15. Process for the preparation of a N,N-substituted guanidine compound according to claim 10 by

(i) reaction of a precursor in a suitable solvent and in the presence of a base with an [18F]fluoroalkyl-L, wherein L is a leaving group; wherein the precursor is a compound according to formula (I) wherein the hydrogen group R2 is optionally exchanged by an amine protecting group and wherein on the R4-Y position a hydroxyl group is present on the aryl group Z, and

(ii) removal of the protection amine group in a suitable solvent and protective group removing reagent provided that R2 is exchanged by an amine protecting group.

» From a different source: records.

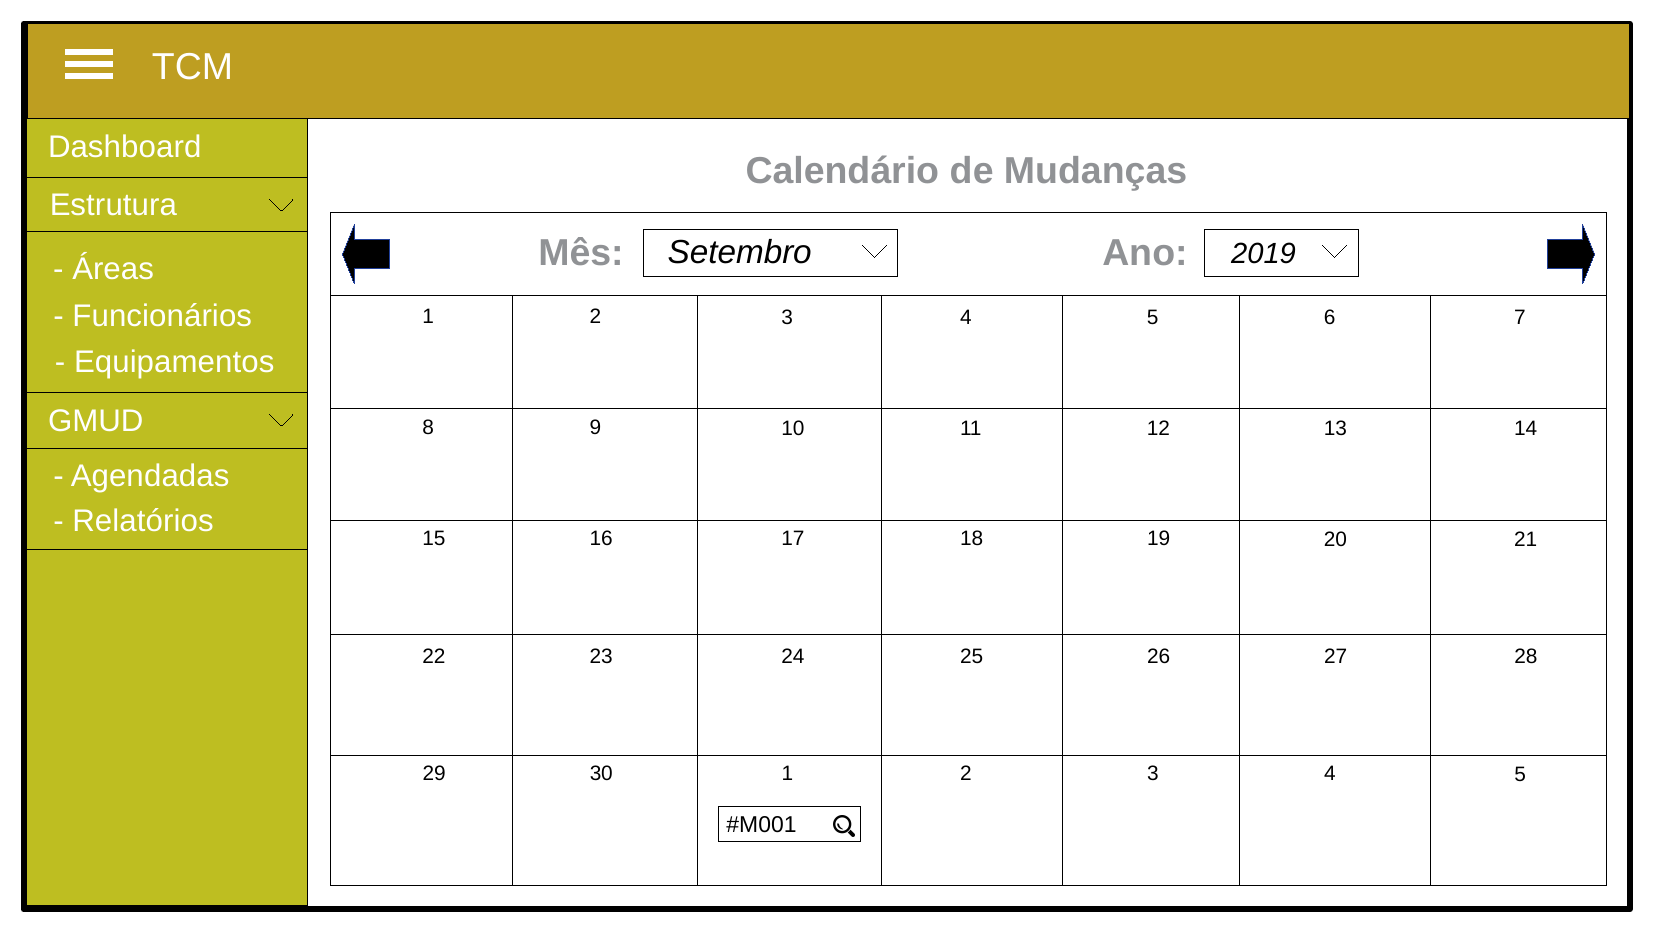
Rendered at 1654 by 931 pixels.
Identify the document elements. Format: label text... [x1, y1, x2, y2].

text_box 7 [1499, 298, 1541, 337]
text_box [26, 232, 308, 392]
text_box [26, 393, 308, 448]
text_box 1 [766, 754, 808, 793]
text_box 5 [1499, 754, 1541, 793]
text_box 2 [574, 297, 616, 336]
text_box 5 [1132, 298, 1174, 337]
text_box 13 [1309, 408, 1362, 448]
text_box - Funcionários [38, 290, 268, 341]
picture [833, 815, 855, 837]
text_box #M001 [711, 804, 812, 846]
text_box - Agendadas [38, 450, 245, 501]
text_box [26, 178, 308, 231]
text_box 22 [407, 636, 461, 676]
text_box 3 [766, 297, 808, 337]
text_box 21 [1499, 519, 1553, 558]
text_box [1547, 224, 1595, 284]
text_box Estrutura [35, 179, 193, 229]
text_box GMUD [33, 395, 159, 446]
text_box TCM [137, 37, 249, 95]
text_box 6 [1309, 298, 1351, 337]
text_box 23 [574, 637, 628, 676]
text_box Dashboard [33, 121, 217, 171]
text_box [26, 449, 308, 549]
text_box 28 [1499, 637, 1553, 676]
text_box 2 [945, 754, 987, 793]
text_box 18 [945, 519, 998, 558]
text_box 1 [407, 297, 449, 336]
text_box 17 [766, 519, 820, 558]
text_box [26, 550, 308, 906]
text_box - Relatórios [38, 495, 237, 580]
text_box - Equipamentos [40, 336, 290, 387]
text_box [26, 23, 1630, 177]
text_box 19 [1132, 519, 1185, 558]
text_box 4 [945, 297, 987, 337]
text_box 8 [407, 408, 449, 447]
text_box Calendário de Mudanças [730, 141, 1213, 199]
text_box 24 [766, 637, 820, 676]
text_box [342, 224, 390, 284]
text_box Ano: [1087, 224, 1226, 324]
text_box 30 [574, 754, 628, 793]
text_box 25 [945, 637, 999, 676]
text_box 20 [1309, 519, 1362, 558]
text_box 12 [1132, 408, 1185, 447]
text_box 2019 [1216, 229, 1312, 277]
text_box Mês: [523, 224, 662, 324]
text_box - Áreas [38, 243, 170, 290]
text_box 10 [766, 408, 820, 447]
text_box 16 [574, 519, 628, 558]
text_box 26 [1132, 637, 1185, 676]
text_box 3 [1132, 754, 1174, 793]
text_box 9 [574, 408, 616, 447]
text_box 4 [1309, 754, 1351, 793]
text_box Setembro [652, 226, 827, 278]
text_box 11 [945, 408, 997, 447]
text_box 14 [1499, 409, 1553, 448]
text_box 27 [1309, 637, 1362, 676]
text_box 29 [407, 754, 461, 793]
text_box 15 [407, 519, 461, 558]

16. Process according to claim 15, wherein the precursor is 3-(2-chloro-5-(methylthio)phenyl)-1-(3-hydroxyphenyl)-1-methylguanidine.

17. Process according to claim 15, wherein the leaving group L is a chlorine, bromine, iodine or a sulphonate ester leaving group.

18. A method comprising use of 3-(2-chloro-5-(methylthio)phenyl)-1-(3-hydroxyphenyl)-1-methylguanidine to prepare a 18F labelled compound according to claim 10.

19. A compound selected from 1-(2-chloro-5-(methylthio)phenyl)-3-(3-(difluoromethoxy)phenyl)guanidine or 1-(2-chloro-5-(methylthio)phenyl)-3-(3-(trifluoromethoxy)phenyl)guanidine or 3-(2-chloro-5-(methylthio)phenyl)-1-(3-hydroxyphenyl)-1-methylguanidine.

20. A method comprising use of 1-(2-chloro-5-(methylthio)phenyl)-3-(3-(difluoromethoxy)phenyl)guanidine or 1-(2-chloro-5-(methylthio)phenyl)-3-(3-(trifluoromethoxy)phenyl)guanidine to prepare a 11C labeled 1-(2-chloro-5-(methylthio)phenyl)-3-11C-methyl-3-(3-(difluoromethoxy)phenyl)guanidine or 1-(2-chloro-5-(methylthio)phenyl)-3-11C-methyl-3-(3-(trifluoromethoxy)phenyl)guanidine respectively.